Activity -> Omit all pictures. Print the remaining lines exactly, from the start of the data through the line containing "vous donner plus".

Information given ->
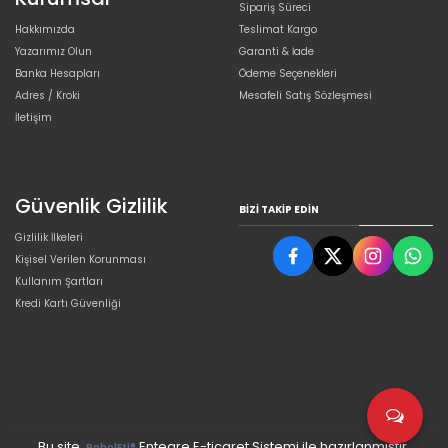
Sipariş Süreci
Hakkımızda
Teslimat Kargo
Yazarımız Olun
Garanti & İade
Banka Hesapları
Ödeme Seçenekleri
Adres / Kroki
Mesafeli Satış Sözleşmesi
İletişim
Güvenlik Gizlilik
BIZI TAKIP EDIN
Gizlilik İlkeleri
Kişisel Verilen Korunması
Kullanım Şartları
Kredi Kartı Güvenliği
Bu site,
Entegre E-ticaret Sistemi ile hazırlanmıştır.
PobolEti®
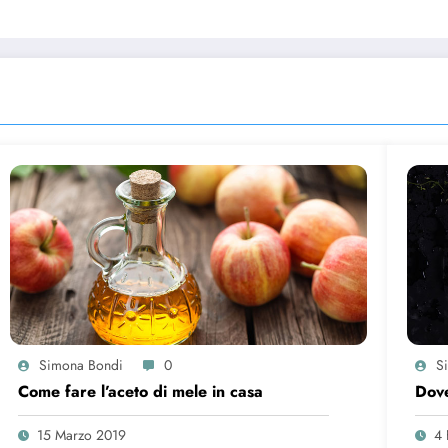
Simona Bondi
0
S
Come fare l’aceto di mele in casa
Dove
15 Marzo 2019
4 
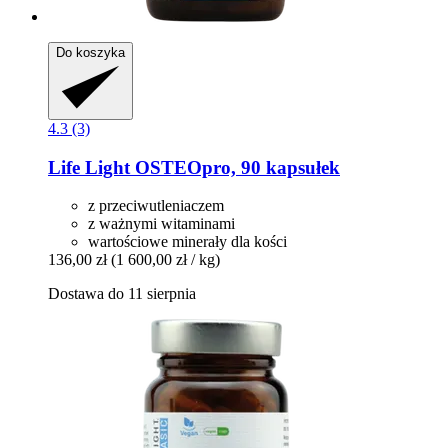
Do koszyka
4.3 (3)
Life Light
OSTEOpro, 90 kapsułek
z przeciwutleniaczem
z ważnymi witaminami
wartościowe minerały dla kości
136,00 zł
(1 600,00 zł / kg)
Dostawa do 11 sierpnia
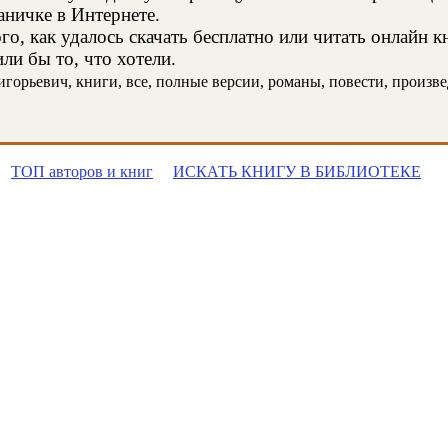
аничке в Интернете.
о, как удалось скачать бесплатно или читать онлайн к
ли бы то, что хотели.
горьевич, книги, все, полные версии, романы, повести, произведе
ТОП авторов и книг
ИСКАТЬ КНИГУ В БИБЛИОТЕКЕ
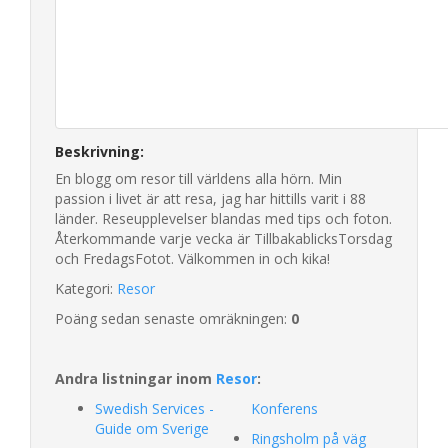
Beskrivning:
En blogg om resor till världens alla hörn. Min
passion i livet är att resa, jag har hittills varit i 88
länder. Reseupplevelser blandas med tips och foton.
Återkommande varje vecka är TillbakablicksTorsdag
och FredagsFotot. Välkommen in och kika!
Kategori:
Resor
Poäng sedan senaste omräkningen:
0
Andra listningar inom
Resor
:
Swedish Services -
Konferens
Guide om Sverige
Ringsholm på väg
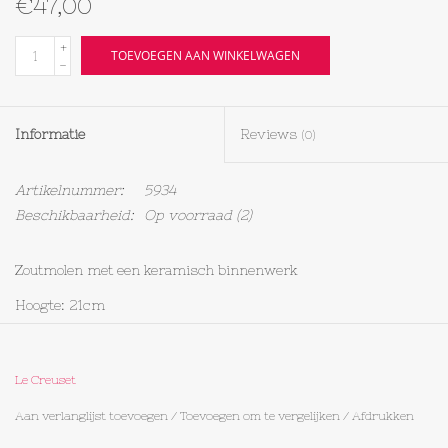
€47,00
Textiel
+
TOEVOEGEN AAN WINKELWAGEN
-
Bakken
Informatie
Reviews
(0)
Hout
Artikelnummer:
5934
Olieflessen
Beschikbaarheid:
Op voorraad
(2)
Zoutmolen met een keramisch binnenwerk
Hoogte: 21cm
Materiaal: acryl
10 jaar garantie
Le Creuset
Pas de grofheid van de maling aan door de knop rechtsom te
Aan verlanglijst toevoegen
/
Toevoegen om te vergelijken
/
Afdrukken
draaien voor een fijnere maling en linksom voor een grovere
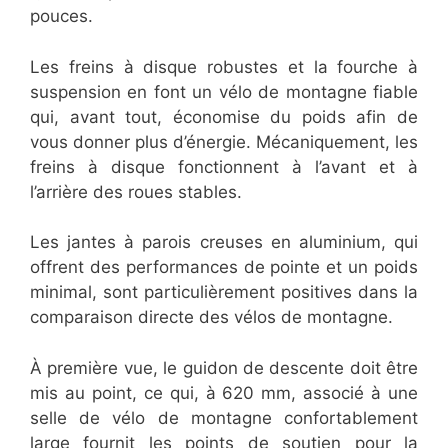
pouces.
Les freins à disque robustes et la fourche à
suspension en font un vélo de montagne fiable
qui, avant tout, économise du poids afin de
vous donner plus d’énergie. Mécaniquement, les
freins à disque fonctionnent à l’avant et à
l’arrière des roues stables.
Les jantes à parois creuses en aluminium, qui
offrent des performances de pointe et un poids
minimal, sont particulièrement positives dans la
comparaison directe des vélos de montagne.
À première vue, le guidon de descente doit être
mis au point, ce qui, à 620 mm, associé à une
selle de vélo de montagne confortablement
large fournit les points de soutien pour la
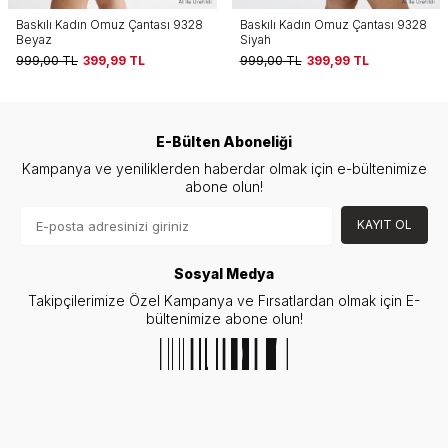
8
Baskılı Kadın Omuz Çantası 9328
Ayarlanabilir Askılı Kadın Omuz
Siyah
Çanta 9333 Siyah
999,00
TL
399,99
TL
999,00
TL
399,99
TL
E-Bülten Aboneliği
Kampanya ve yeniliklerden haberdar olmak için e-bültenimize
abone olun!
KAYIT OL
Sosyal Medya
Takipçilerimize Özel Kampanya ve Fırsatlardan olmak için E-
bültenimize abone olun!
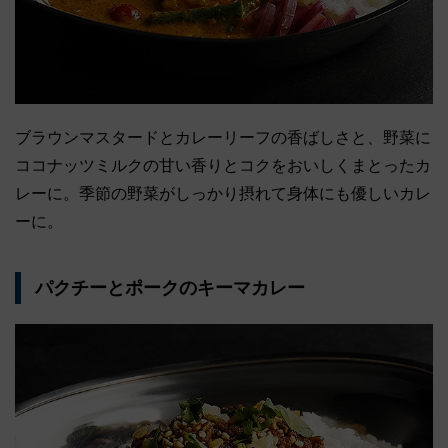
ブラウンマスタードとカレーリーフの香ばしさと、野菜に
ココナッツミルクの甘い香りとコクをおいしくまとったカ
レーに。季節の野菜がしっかり摂れて身体にも優しいカレ
ーに。
パクチーとポークのキーマカレー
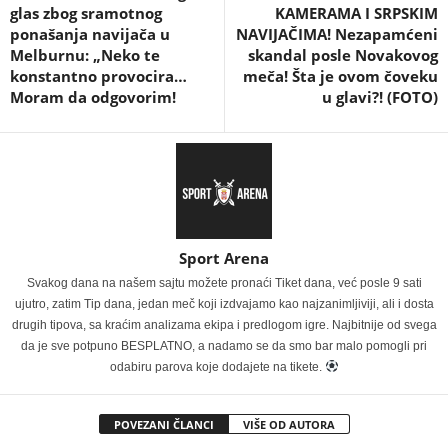
glas zbog sramotnog
KAMERAMA I SRPSKIM
ponašanja navijača u
NAVIJAČIMA! Nezapamćeni
Melburnu: „Neko te
skandal posle Novakovog
konstantno provocira…
meča! Šta je ovom čoveku
Moram da odgovorim!
u glavi?! (FOTO)
Sport Arena
Svakog dana na našem sajtu možete pronaći Tiket dana, već posle 9 sati
ujutro, zatim Tip dana, jedan meč koji izdvajamo kao najzanimljiviji, ali i dosta
drugih tipova, sa kraćim analizama ekipa i predlogom igre. Najbitnije od svega
da je sve potpuno BESPLATNO, a nadamo se da smo bar malo pomogli pri
odabiru parova koje dodajete na tikete.
POVEZANI ČLANCI
VIŠE OD AUTORA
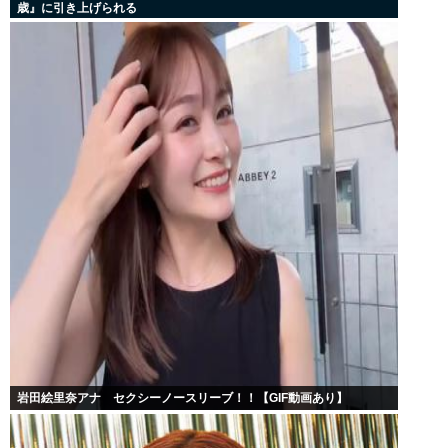
歳』に引き上げられる
岩田絵里奈アナ セクシーノースリーブ！！【GIF動画あり】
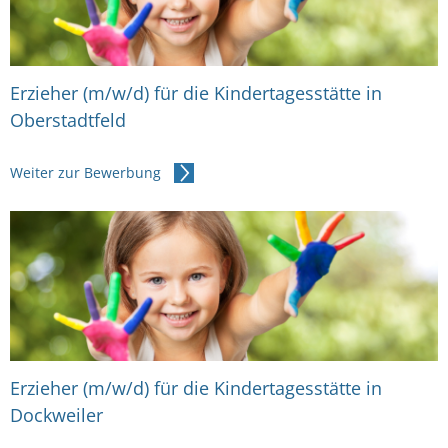
Online-Dienste und Formulare
Projekte
Rentenberatung
Regionale Zusammenarbeit
Erzieher (m/w/d) für die Kindertagesstätte in
Schiedsperson
Oberstadtfeld
Resiliente Dörfer
Standesamt
Seniorenbeauftragte
Weiter zur Bewerbung
Ver- und Entsorgung
VereinsKompass VG Daun
Kinder, Jugend und Freizeit
Tourismus und Kultur
Erzieher (m/w/d) für die Kindertagesstätte in
Dockweiler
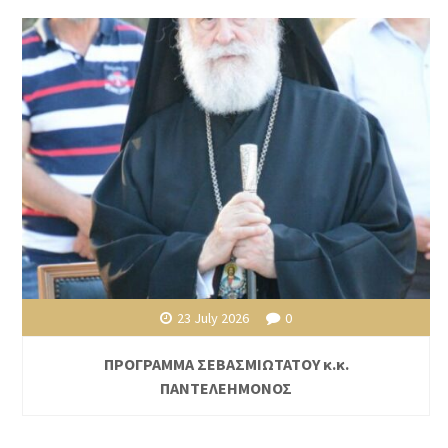
23 July 2026
0
ΠΡΟΓΡΑΜΜΑ ΣΕΒΑΣΜΙΩΤΑΤΟΥ κ.κ.
ΠΑΝΤΕΛΕΗΜΟΝΟΣ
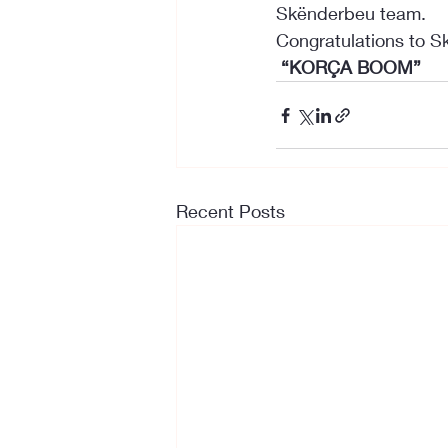
Skënderbeu team.
Congratulations to S
 “KORÇA BOOM”
Recent Posts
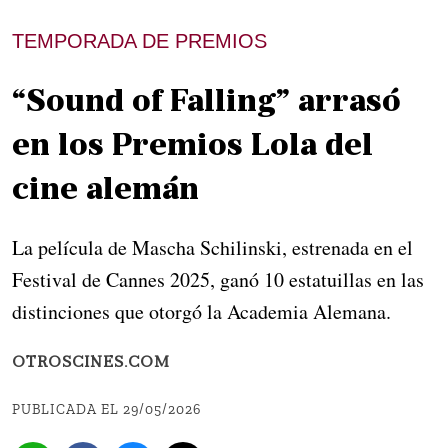
TEMPORADA DE PREMIOS
“Sound of Falling” arrasó
en los Premios Lola del
cine alemán
La película de Mascha Schilinski, estrenada en el
Festival de Cannes 2025, ganó 10 estatuillas en las
distinciones que otorgó la Academia Alemana.
OTROSCINES.COM
PUBLICADA EL 29/05/2026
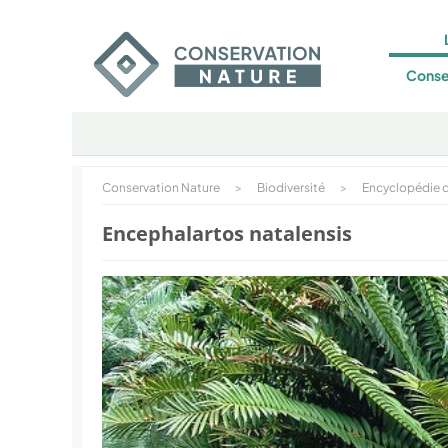
Conse
Conservation Nature
>
Biodiversité
>
Encyclopédie d
Encephalartos natalensis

Result for this exercise ->
Sipariş Süreci
Hakkımızda
Teslimat Kargo
Yazarımız Olun
Garanti & İade
Banka Hesapları
Ödeme Seçenekleri
Adres / Kroki
Mesafeli Satış Sözleşmesi
İletişim
Güvenlik Gizlilik
BIZI TAKIP EDIN
Gizlilik İlkeleri
Kişisel Verilen Korunması
Kullanım Şartları
Kredi Kartı Güvenliği
Bu site,
Entegre E-ticaret Sistemi ile hazırlanmıştır.
PobolEti®
Simona Bondi
0
S
Come fare l’aceto di mele in casa
Dove
15 Marzo 2019
4 
Do koszyka
4.3 (3)
Life Light
OSTEOpro, 90 kapsułek
z przeciwutleniaczem
z ważnymi witaminami
wartościowe minerały dla kości
136,00 zł
(1 600,00 zł / kg)
Dostawa do 11 sierpnia
аничке в Интернете.
о, как удалось скачать бесплатно или читать онлайн к
ли бы то, что хотели.
горьевич, книги, все, полные версии, романы, повести, произведе
ТОП авторов и книг
ИСКАТЬ КНИГУ В БИБЛИОТЕКЕ
Beskrivning:
En blogg om resor till världens alla hörn. Min
passion i livet är att resa, jag har hittills varit i 88
länder. Reseupplevelser blandas med tips och foton.
Återkommande varje vecka är TillbakablicksTorsdag
och FredagsFotot. Välkommen in och kika!
Kategori:
Resor
Poäng sedan senaste omräkningen:
0
Andra listningar inom
Resor
:
Swedish Services -
Konferens
Guide om Sverige
Ringsholm på väg
€47,00
Textiel
+
TOEVOEGEN AAN WINKELWAGEN
-
Bakken
Informatie
Reviews
(0)
Hout
Artikelnummer:
5934
Olieflessen
Beschikbaarheid:
Op voorraad
(2)
Zoutmolen met een keramisch binnenwerk
Hoogte: 21cm
Materiaal: acryl
10 jaar garantie
Le Creuset
Pas de grofheid van de maling aan door de knop rechtsom te
Aan verlanglijst toevoegen
/
Toevoegen om te vergelijken
/
Afdrukken
draaien voor een fijnere maling en linksom voor een grovere
pouces.
Les freins à disque robustes et la fourche à
suspension en font un vélo de montagne fiable
qui, avant tout, économise du poids afin de
vous donner plus d’énergie. Mécaniquement, les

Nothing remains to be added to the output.